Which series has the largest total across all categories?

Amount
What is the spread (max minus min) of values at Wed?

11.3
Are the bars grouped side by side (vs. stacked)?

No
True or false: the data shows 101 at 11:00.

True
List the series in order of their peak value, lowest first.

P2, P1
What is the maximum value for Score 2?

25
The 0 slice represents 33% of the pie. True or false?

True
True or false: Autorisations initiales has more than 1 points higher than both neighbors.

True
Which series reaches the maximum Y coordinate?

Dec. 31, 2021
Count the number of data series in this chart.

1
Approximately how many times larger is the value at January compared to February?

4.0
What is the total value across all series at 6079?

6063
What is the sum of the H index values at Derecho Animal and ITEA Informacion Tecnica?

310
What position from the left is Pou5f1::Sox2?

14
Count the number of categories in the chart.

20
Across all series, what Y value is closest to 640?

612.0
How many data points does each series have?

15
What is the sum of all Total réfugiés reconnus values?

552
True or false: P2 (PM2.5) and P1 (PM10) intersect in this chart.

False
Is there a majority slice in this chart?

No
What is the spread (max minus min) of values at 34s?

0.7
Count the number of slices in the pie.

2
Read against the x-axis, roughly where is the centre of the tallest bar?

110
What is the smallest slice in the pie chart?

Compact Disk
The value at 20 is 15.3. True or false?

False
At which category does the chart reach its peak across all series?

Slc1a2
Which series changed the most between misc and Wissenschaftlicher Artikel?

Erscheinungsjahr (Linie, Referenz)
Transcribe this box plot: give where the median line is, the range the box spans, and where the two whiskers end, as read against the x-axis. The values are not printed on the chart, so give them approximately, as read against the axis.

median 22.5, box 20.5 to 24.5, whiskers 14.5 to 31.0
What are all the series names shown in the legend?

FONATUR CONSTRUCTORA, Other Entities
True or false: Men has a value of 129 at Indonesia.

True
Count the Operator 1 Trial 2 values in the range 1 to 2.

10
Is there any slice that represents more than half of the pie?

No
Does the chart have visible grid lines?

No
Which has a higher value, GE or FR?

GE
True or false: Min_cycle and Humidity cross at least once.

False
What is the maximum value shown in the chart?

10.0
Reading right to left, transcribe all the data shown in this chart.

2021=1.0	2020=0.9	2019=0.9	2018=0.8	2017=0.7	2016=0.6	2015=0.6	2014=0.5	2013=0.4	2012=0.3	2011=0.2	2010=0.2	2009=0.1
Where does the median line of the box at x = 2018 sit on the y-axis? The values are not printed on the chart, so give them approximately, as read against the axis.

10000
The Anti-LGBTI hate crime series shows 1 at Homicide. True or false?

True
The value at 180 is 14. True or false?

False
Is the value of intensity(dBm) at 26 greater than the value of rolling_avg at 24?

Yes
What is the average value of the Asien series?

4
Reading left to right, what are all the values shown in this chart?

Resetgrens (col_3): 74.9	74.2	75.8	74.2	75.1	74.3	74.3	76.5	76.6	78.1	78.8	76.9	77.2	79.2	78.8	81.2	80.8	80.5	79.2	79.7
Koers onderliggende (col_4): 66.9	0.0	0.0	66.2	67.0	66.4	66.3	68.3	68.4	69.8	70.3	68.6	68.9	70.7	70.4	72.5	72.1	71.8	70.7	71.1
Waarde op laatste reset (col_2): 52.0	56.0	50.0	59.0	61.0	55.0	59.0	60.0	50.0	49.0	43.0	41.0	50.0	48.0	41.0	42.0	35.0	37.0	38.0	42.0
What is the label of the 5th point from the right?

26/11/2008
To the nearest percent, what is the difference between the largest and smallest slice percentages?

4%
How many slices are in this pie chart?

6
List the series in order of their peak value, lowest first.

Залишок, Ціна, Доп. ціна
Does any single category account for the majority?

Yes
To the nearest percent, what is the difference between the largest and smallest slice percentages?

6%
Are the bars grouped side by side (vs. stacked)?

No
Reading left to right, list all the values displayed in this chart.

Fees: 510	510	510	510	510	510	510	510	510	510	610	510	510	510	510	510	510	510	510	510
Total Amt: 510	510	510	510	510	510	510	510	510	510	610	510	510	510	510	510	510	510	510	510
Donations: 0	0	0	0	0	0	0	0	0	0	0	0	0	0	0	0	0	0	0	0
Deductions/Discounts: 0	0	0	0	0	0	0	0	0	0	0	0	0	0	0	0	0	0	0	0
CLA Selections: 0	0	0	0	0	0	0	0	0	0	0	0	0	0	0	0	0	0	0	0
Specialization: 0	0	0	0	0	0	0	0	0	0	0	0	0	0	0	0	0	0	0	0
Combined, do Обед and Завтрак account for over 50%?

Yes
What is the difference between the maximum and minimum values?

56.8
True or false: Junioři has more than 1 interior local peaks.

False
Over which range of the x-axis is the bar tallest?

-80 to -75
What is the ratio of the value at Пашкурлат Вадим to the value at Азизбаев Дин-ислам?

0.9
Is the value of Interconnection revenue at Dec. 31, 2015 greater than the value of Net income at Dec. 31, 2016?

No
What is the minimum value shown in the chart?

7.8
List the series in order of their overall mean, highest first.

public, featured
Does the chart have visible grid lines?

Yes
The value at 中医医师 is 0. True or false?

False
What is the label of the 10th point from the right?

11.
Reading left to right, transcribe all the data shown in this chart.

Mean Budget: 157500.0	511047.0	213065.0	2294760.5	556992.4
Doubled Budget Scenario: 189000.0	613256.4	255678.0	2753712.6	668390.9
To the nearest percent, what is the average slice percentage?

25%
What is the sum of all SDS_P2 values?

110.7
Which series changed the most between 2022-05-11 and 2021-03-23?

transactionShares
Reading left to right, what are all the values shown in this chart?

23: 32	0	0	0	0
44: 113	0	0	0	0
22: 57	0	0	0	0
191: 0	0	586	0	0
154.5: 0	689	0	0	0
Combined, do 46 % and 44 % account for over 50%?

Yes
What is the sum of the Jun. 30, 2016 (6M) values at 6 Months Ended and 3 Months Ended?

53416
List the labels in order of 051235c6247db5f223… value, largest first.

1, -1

- _Exercise objective_
Copy out the records word for word, from their first line through the line that contains "What is the maximum value for Score 2?", including that line.

- _Exercise output_
Which series has the largest total across all categories?

Amount
What is the spread (max minus min) of values at Wed?

11.3
Are the bars grouped side by side (vs. stacked)?

No
True or false: the data shows 101 at 11:00.

True
List the series in order of their peak value, lowest first.

P2, P1
What is the maximum value for Score 2?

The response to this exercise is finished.